Remembering a time of honor at the academy

April 03, 1994|By MICHAEL OLESKER

ANNAPOLIS -- A long time ago, a time of Joe Bellino and Roger Staubach, a time of seeing the cloistered world of the U.S. Naval Academy through a child's romantic eyes, it was all very different here.

Nobody talked about cheating scandals back then, or Tailhook sexual assaults or the shared disgrace of students and administrators. This was a place of honor. It was the home of Heisman Trophy football players, of students who simultaneously mastered academics and athletics and turned close-order drills into an art form.

But now the middies walk this city's streets and seem to avert their eyes, as though hoping not to be noticed until the current bad news goes away.

My father used to drive the whole family down here from Baltimore and puff out his chest with pride as he walked us across this campus. He wasn't a Navy man, but it didn't matter. He was just an American who thought something special happened here. He admired the discipline, the sense of order, the notion that selfless kids were going through a program that prepared them to defend the nation.

He didn't stick around long enough to see last week's news of 29 midshipmen facing expulsion, and 42 others recommended for punishment, for violating the academy's honor code, which states in clearest English: "Midshipmen are persons of integrity: They do not lie, cheat or steal."

Only this time, they did, and they got caught. In December 1992, 134 middies were accused of cheating on the final exam for a course called Electrical Engineering 311 and now, after much talk of cover-ups, of favoritism toward football players, of the need to overhaul administration of the honor code, the academy is hoping to put the worst cheating scandal in its 149-year history out of sight.

It won't happen overnight. These kids weren't just cheating on an engineering exam so much as pulling the veil off a carefully constructed image, which my father and millions of other Americans digested and passed on like a legacy.

We were children back then, and therefore susceptible to my father's enthusiasms. They stuck with us through the years. Even during my own college days, even when there was a bitter rivalry between the University of Maryland and Navy athletic teams, I held onto that vision of midshipmen as a breed apart, as people who held to a higher code of living.

Among other things, that code included cheating. At other schools, kids rationalized such practice. At Maryland, for example, every dormitory, every fraternity and sorority house had files: copies of old exams, which students had occasion to review. Sometimes, it was said, the same questions (and sometimes entire exams) given in the past would be given again.

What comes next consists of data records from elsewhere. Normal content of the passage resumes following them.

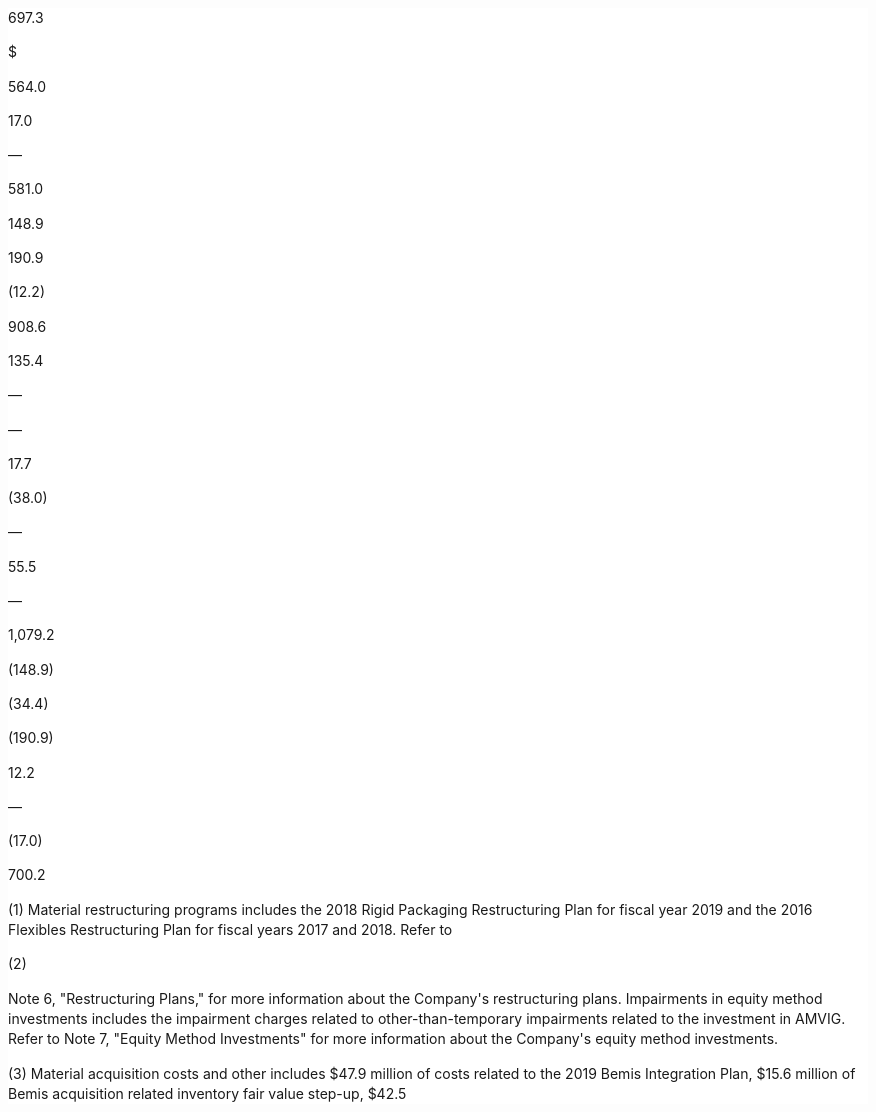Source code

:697.3

  $

564.0

17.0

—

581.0

148.9

190.9

(12.2)

908.6

135.4

—

—

17.7

(38.0)

—

55.5

—

1,079.2

(148.9)

(34.4)

(190.9)

12.2

—

(17.0)

700.2

(1) Material restructuring programs includes the 2018 Rigid Packaging Restructuring Plan for fiscal year 2019 and the 2016 Flexibles Restructuring Plan for fiscal years 2017 and 2018. Refer to

(2)

Note 6, "Restructuring Plans," for more information about the Company's restructuring plans.
Impairments in equity method investments includes the impairment charges related to other-than-temporary impairments related to the investment in AMVIG. Refer to Note 7, "Equity Method
Investments" for more information about the Company's equity method investments.

(3) Material acquisition costs and other includes $47.9 million of costs related to the 2019 Bemis Integration Plan, $15.6 million of Bemis acquisition related inventory fair value step-up, $42.5
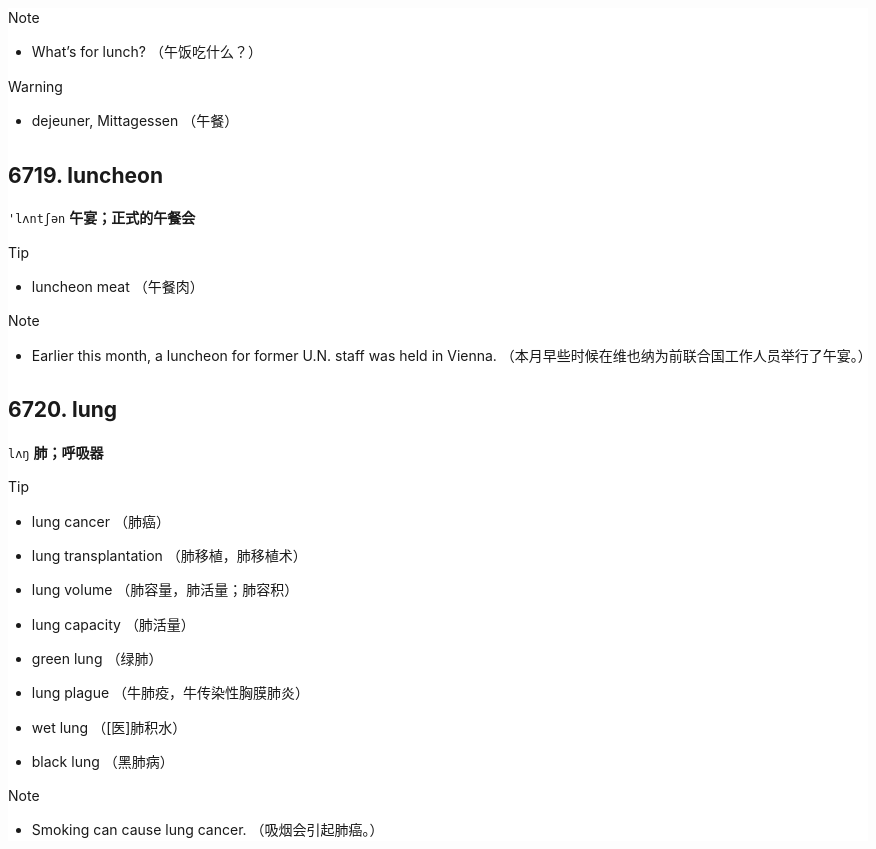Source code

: > [!NOTE]
>
> - What’s for lunch? （午饭吃什么？）
>

> [!WARNING]
>
> - dejeuner, Mittagessen （午餐）
>

## 6719. luncheon

`'lʌntʃən`  **午宴；正式的午餐会**

> [!TIP]
>
> - luncheon meat （午餐肉）
>

> [!NOTE]
>
> - Earlier this month, a luncheon for former U.N. staff was held in Vienna. （本月早些时候在维也纳为前联合国工作人员举行了午宴。）
>

## 6720. lung

`lʌŋ`  **肺；呼吸器**

> [!TIP]
>
> - lung cancer （肺癌）
>
> - lung transplantation （肺移植，肺移植术）
>
> - lung volume （肺容量，肺活量；肺容积）
>
> - lung capacity （肺活量）
>
> - green lung （绿肺）
>
> - lung plague （牛肺疫，牛传染性胸膜肺炎）
>
> - wet lung （[医]肺积水）
>
> - black lung （黑肺病）
>

> [!NOTE]
>
> - Smoking can cause lung cancer. （吸烟会引起肺癌。）
>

Cheating? At many schools, such practice is hidden but routine. At Navy, everybody knew, such a thing would never happen. The middies were made of more honorable stock.

They weren't like other American young people, looking for the easy way to skirt through life -- except, with the latest scandal, they purloined a test never given before.

It's been a tough time at the academy. The All-Americans like Joe Bellino and Roger Staubach stopped coming here long ago, when pro football first gripped the national psyche. They found more allure playing quarterback for the Dallas Cowboys than commanding their own battleship.

Then there was the conflicted Vietnam era, when so many of the country's young people turned away from all things military. And then came the last few years, the post-Cold War era, and much questioning about the modern role of a military academy.

I never understood how the academy kept a tight ship through all of this. My father, a World War II veteran, was moved by memories of his own experience and translated it to the next generation. We were not only his children, but the children of literally scores of war movies that glorified the military. So we held onto his vision.

But this was long ago, and times had changed. While the country was going through its vast social convulsions, life was supposed to be changeless at the Naval Academy: the same honor code, the same rigid discipline, the same sense that these were selfless kids who held themselves to a higher level.

College can be pretty rough. The academic load is heavy, and the outside temptations arrive at a time when young people's adrenalin is roaring. We used to think the kids at the Naval Academy were immune to all this.

It turns out we were wrong. That's the lesson of the cheating scandal. It doesn't mean they're demons, doesn't mean they're inherently bad people. It just means they're like everybody else their age, fighting temptation and sometimes giving in, when all this time, we'd assumed they were different.